#### [Aim]
Return the records that follow, matching each one exactly.

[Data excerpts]
--- --- ---

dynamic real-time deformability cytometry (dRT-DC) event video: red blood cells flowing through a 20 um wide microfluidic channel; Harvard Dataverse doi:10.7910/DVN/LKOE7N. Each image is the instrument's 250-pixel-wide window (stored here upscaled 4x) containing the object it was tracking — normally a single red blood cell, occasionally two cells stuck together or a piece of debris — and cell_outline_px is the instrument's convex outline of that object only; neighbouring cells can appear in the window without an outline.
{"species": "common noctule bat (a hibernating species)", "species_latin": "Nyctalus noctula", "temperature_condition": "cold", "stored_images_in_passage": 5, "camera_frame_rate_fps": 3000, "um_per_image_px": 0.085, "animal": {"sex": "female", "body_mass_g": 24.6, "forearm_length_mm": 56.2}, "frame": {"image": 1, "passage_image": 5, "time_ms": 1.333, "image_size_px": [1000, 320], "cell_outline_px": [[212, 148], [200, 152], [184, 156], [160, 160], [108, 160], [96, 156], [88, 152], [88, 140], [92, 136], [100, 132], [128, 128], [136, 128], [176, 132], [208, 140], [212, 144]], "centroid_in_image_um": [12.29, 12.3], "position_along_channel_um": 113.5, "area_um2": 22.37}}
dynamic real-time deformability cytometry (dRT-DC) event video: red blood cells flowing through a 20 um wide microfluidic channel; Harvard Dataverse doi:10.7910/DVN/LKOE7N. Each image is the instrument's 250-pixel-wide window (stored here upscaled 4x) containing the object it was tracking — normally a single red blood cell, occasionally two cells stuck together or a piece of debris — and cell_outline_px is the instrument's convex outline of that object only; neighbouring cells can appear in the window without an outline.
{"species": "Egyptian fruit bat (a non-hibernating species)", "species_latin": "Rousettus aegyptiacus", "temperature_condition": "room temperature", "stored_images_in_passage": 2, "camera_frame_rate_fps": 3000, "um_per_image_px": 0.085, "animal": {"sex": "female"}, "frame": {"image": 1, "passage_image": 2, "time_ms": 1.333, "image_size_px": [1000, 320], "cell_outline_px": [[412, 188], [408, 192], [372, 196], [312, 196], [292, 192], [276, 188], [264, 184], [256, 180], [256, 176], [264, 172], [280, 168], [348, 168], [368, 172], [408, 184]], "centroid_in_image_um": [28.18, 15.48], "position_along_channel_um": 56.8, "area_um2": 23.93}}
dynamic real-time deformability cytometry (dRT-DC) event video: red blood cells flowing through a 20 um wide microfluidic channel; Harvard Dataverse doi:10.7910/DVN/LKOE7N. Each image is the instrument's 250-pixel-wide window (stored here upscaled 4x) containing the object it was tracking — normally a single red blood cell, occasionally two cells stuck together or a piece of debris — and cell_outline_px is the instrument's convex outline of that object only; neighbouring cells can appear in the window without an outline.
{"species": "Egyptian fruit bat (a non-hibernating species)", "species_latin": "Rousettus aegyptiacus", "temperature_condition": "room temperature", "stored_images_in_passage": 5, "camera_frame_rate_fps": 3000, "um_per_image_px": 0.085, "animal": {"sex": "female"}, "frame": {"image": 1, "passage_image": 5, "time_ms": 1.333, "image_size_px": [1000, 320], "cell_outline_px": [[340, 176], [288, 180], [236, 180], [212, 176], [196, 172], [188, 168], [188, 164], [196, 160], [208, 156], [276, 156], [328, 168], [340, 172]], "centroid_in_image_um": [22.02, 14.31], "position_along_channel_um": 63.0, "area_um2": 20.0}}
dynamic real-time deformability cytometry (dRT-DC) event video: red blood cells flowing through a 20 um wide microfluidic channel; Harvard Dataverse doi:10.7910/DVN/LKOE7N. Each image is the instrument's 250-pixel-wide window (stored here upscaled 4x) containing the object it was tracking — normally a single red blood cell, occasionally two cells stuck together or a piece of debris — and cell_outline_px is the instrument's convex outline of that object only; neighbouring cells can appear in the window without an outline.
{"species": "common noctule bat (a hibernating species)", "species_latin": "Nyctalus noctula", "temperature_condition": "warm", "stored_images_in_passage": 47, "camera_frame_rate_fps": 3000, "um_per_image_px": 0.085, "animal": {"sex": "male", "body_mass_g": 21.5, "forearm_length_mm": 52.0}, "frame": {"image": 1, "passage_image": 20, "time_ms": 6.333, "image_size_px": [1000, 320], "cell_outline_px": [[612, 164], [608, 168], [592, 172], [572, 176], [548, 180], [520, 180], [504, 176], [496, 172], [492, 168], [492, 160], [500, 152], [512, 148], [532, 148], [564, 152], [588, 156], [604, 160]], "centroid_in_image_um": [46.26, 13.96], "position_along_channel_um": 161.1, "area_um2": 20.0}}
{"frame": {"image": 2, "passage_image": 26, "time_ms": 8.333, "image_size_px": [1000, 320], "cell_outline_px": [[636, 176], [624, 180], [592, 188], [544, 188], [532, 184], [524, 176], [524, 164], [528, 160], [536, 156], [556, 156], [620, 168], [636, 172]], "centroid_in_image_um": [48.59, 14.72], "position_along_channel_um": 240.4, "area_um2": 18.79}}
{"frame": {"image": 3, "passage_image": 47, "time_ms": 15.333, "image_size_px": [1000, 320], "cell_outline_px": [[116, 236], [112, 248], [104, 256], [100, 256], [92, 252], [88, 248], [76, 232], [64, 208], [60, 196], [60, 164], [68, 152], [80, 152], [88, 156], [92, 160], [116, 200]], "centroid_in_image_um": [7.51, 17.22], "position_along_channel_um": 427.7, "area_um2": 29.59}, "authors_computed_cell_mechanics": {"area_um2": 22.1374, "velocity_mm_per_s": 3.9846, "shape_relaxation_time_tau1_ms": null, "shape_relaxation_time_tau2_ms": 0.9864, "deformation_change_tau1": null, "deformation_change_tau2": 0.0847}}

--- --- ---

#### [Finished answer]
dynamic real-time deformability cytometry (dRT-DC) event video: red blood cells flowing through a 20 um wide microfluidic channel; Harvard Dataverse doi:10.7910/DVN/LKOE7N. Each image is the instrument's 250-pixel-wide window (stored here upscaled 4x) containing the object it was tracking — normally a single red blood cell, occasionally two cells stuck together or a piece of debris — and cell_outline_px is the instrument's convex outline of that object only; neighbouring cells can appear in the window without an outline.
{"species": "common noctule bat (a hibernating species)", "species_latin": "Nyctalus noctula", "temperature_condition": "cold", "stored_images_in_passage": 5, "camera_frame_rate_fps": 3000, "um_per_image_px": 0.085, "animal": {"sex": "female", "body_mass_g": 24.6, "forearm_length_mm": 56.2}, "frame": {"image": 1, "passage_image": 5, "time_ms": 1.333, "image_size_px": [1000, 320], "cell_outline_px": [[212, 148], [200, 152], [184, 156], [160, 160], [108, 160], [96, 156], [88, 152], [88, 140], [92, 136], [100, 132], [128, 128], [136, 128], [176, 132], [208, 140], [212, 144]], "centroid_in_image_um": [12.29, 12.3], "position_along_channel_um": 113.5, "area_um2": 22.37}}
dynamic real-time deformability cytometry (dRT-DC) event video: red blood cells flowing through a 20 um wide microfluidic channel; Harvard Dataverse doi:10.7910/DVN/LKOE7N. Each image is the instrument's 250-pixel-wide window (stored here upscaled 4x) containing the object it was tracking — normally a single red blood cell, occasionally two cells stuck together or a piece of debris — and cell_outline_px is the instrument's convex outline of that object only; neighbouring cells can appear in the window without an outline.
{"species": "Egyptian fruit bat (a non-hibernating species)", "species_latin": "Rousettus aegyptiacus", "temperature_condition": "room temperature", "stored_images_in_passage": 2, "camera_frame_rate_fps": 3000, "um_per_image_px": 0.085, "animal": {"sex": "female"}, "frame": {"image": 1, "passage_image": 2, "time_ms": 1.333, "image_size_px": [1000, 320], "cell_outline_px": [[412, 188], [408, 192], [372, 196], [312, 196], [292, 192], [276, 188], [264, 184], [256, 180], [256, 176], [264, 172], [280, 168], [348, 168], [368, 172], [408, 184]], "centroid_in_image_um": [28.18, 15.48], "position_along_channel_um": 56.8, "area_um2": 23.93}}
dynamic real-time deformability cytometry (dRT-DC) event video: red blood cells flowing through a 20 um wide microfluidic channel; Harvard Dataverse doi:10.7910/DVN/LKOE7N. Each image is the instrument's 250-pixel-wide window (stored here upscaled 4x) containing the object it was tracking — normally a single red blood cell, occasionally two cells stuck together or a piece of debris — and cell_outline_px is the instrument's convex outline of that object only; neighbouring cells can appear in the window without an outline.
{"species": "Egyptian fruit bat (a non-hibernating species)", "species_latin": "Rousettus aegyptiacus", "temperature_condition": "room temperature", "stored_images_in_passage": 5, "camera_frame_rate_fps": 3000, "um_per_image_px": 0.085, "animal": {"sex": "female"}, "frame": {"image": 1, "passage_image": 5, "time_ms": 1.333, "image_size_px": [1000, 320], "cell_outline_px": [[340, 176], [288, 180], [236, 180], [212, 176], [196, 172], [188, 168], [188, 164], [196, 160], [208, 156], [276, 156], [328, 168], [340, 172]], "centroid_in_image_um": [22.02, 14.31], "position_along_channel_um": 63.0, "area_um2": 20.0}}
dynamic real-time deformability cytometry (dRT-DC) event video: red blood cells flowing through a 20 um wide microfluidic channel; Harvard Dataverse doi:10.7910/DVN/LKOE7N. Each image is the instrument's 250-pixel-wide window (stored here upscaled 4x) containing the object it was tracking — normally a single red blood cell, occasionally two cells stuck together or a piece of debris — and cell_outline_px is the instrument's convex outline of that object only; neighbouring cells can appear in the window without an outline.
{"species": "common noctule bat (a hibernating species)", "species_latin": "Nyctalus noctula", "temperature_condition": "warm", "stored_images_in_passage": 47, "camera_frame_rate_fps": 3000, "um_per_image_px": 0.085, "animal": {"sex": "male", "body_mass_g": 21.5, "forearm_length_mm": 52.0}, "frame": {"image": 1, "passage_image": 20, "time_ms": 6.333, "image_size_px": [1000, 320], "cell_outline_px": [[612, 164], [608, 168], [592, 172], [572, 176], [548, 180], [520, 180], [504, 176], [496, 172], [492, 168], [492, 160], [500, 152], [512, 148], [532, 148], [564, 152], [588, 156], [604, 160]], "centroid_in_image_um": [46.26, 13.96], "position_along_channel_um": 161.1, "area_um2": 20.0}}
{"frame": {"image": 2, "passage_image": 26, "time_ms": 8.333, "image_size_px": [1000, 320], "cell_outline_px": [[636, 176], [624, 180], [592, 188], [544, 188], [532, 184], [524, 176], [524, 164], [528, 160], [536, 156], [556, 156], [620, 168], [636, 172]], "centroid_in_image_um": [48.59, 14.72], "position_along_channel_um": 240.4, "area_um2": 18.79}}
{"frame": {"image": 3, "passage_image": 47, "time_ms": 15.333, "image_size_px": [1000, 320], "cell_outline_px": [[116, 236], [112, 248], [104, 256], [100, 256], [92, 252], [88, 248], [76, 232], [64, 208], [60, 196], [60, 164], [68, 152], [80, 152], [88, 156], [92, 160], [116, 200]], "centroid_in_image_um": [7.51, 17.22], "position_along_channel_um": 427.7, "area_um2": 29.59}, "authors_computed_cell_mechanics": {"area_um2": 22.1374, "velocity_mm_per_s": 3.9846, "shape_relaxation_time_tau1_ms": null, "shape_relaxation_time_tau2_ms": 0.9864, "deformation_change_tau1": null, "deformation_change_tau2": 0.0847}}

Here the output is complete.